### Текст упражнения
■ ■ ■ ■ ■ ■ ■
Капитализм и феноменология духа
Романтики XIX века подняли тему: пассионарность и капитализм, в рамках которой вызревало все более доказательное обвинение капитализму как системе, убивающей и стихийную импульсивность - игру жизни - и импульсивность духа, устремленного ввысь, к горним вершинам. Романтическая, связанная с культом стихийной дионисийской телесности, и христианская критики капитализма синкретично переплетались. Но их объединяла какая-то общая интуиция, связанная с восприятием капитализма как вторичного грехопадения человечества (первое касалось утраченного "первобытного рая", или "золотого детства").
Интересно, что эта интуиция находилась в прямом конфликте с господствующей интуицией предшествующего просвещения, связывающей капитализм с "естественным состоянием", а буржуазного приобретателя - с "естественным человеком".
Итак, одна из главных антиномий европейской культуры связана с вопросом о происхождении капитализма. Апологеты - от буржуазных идеологов XVIII века до современных либералов "чикагского образца - доказывают естественность капитализма, контрастирующую с "искусственностью" и "репрессивностью" любых других формаций и культур. Критики - от ностальгических романтиков начала XIX века до революционеров ХХ-го,напротив, доказывают искусственно-отчуждающий, патологический характер капитализма, лишающий человека его исконных прав и прерогатив и приравнивающий его к вещи.
Либеральная версия о "естественности" частнособственнического инстинкта (первым словом ребенка должно было бы быть не "мама", а "мое") обвиняет мораль и культуру в лицемерии и приписывает им репрессивный характер. Они якобы заставляют человека прятать его естественный индивидуальный эгоизм и пребывать в роли лицемера, демонстрирующего внутренне несвойственные человеку альтруизм и жертвенность. Более того, они заставляют человека гасить свою инициативу, ибо предполагается, что коллективной инициативы не бывает, коллективизм предполагает пассивность и обезличивание. Поэтому последовательные либералы требуют от культуры и морали того же самого, что либерализм обычно требует от государства: невмешательства в экономическую жизнь, которую надлежит целиком предоставить "естественному отбору".
■ ■ ■ ■ ■ ■ ■
### Задание
Дословно выпишите фрагмент текста о капитализме, начиная со слов «Интересно, что эта» и заканчивая словами «его к вещи.».

Текст, извлечённый постранично
■ ■ ■ ■ ■ ■ ■
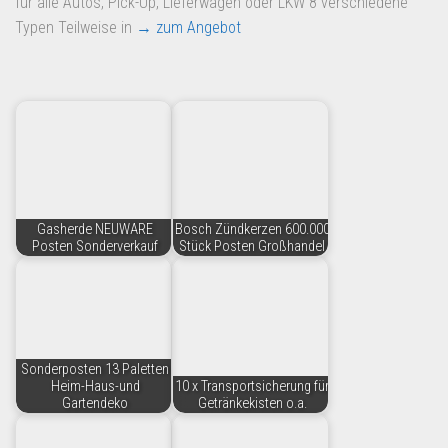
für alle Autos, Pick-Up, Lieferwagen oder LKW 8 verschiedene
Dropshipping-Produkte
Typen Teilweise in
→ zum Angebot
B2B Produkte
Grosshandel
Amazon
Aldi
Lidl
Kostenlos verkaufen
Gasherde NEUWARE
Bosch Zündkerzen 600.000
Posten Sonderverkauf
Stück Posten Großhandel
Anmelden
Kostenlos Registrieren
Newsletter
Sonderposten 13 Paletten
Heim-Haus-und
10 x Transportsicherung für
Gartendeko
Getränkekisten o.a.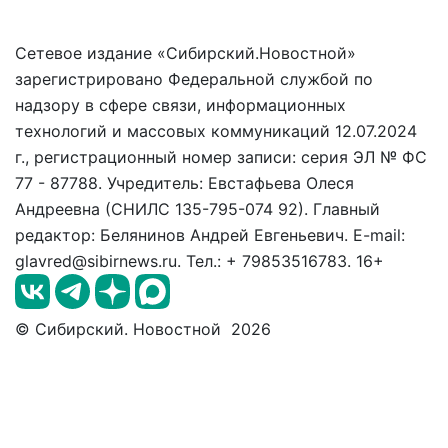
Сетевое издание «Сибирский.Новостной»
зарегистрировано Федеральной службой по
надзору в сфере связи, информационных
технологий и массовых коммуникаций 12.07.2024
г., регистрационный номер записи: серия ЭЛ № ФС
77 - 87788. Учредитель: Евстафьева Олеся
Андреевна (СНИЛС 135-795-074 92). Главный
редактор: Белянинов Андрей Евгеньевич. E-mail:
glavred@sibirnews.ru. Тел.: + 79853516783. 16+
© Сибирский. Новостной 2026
■ ■ ■ ■ ■ ■ ■
### Ожидаемый ответ
Интересно, что эта интуиция находилась в прямом конфликте с господствующей интуицией предшествующего просвещения, связывающей капитализм с "естественным состоянием", а буржуазного приобретателя - с "естественным человеком".
Итак, одна из главных антиномий европейской культуры связана с вопросом о происхождении капитализма. Апологеты - от буржуазных идеологов XVIII века до современных либералов "чикагского образца - доказывают естественность капитализма, контрастирующую с "искусственностью" и "репрессивностью" любых других формаций и культур. Критики - от ностальгических романтиков начала XIX века до революционеров ХХ-го,напротив, доказывают искусственно-отчуждающий, патологический характер капитализма, лишающий человека его исконных прав и прерогатив и приравнивающий его к вещи.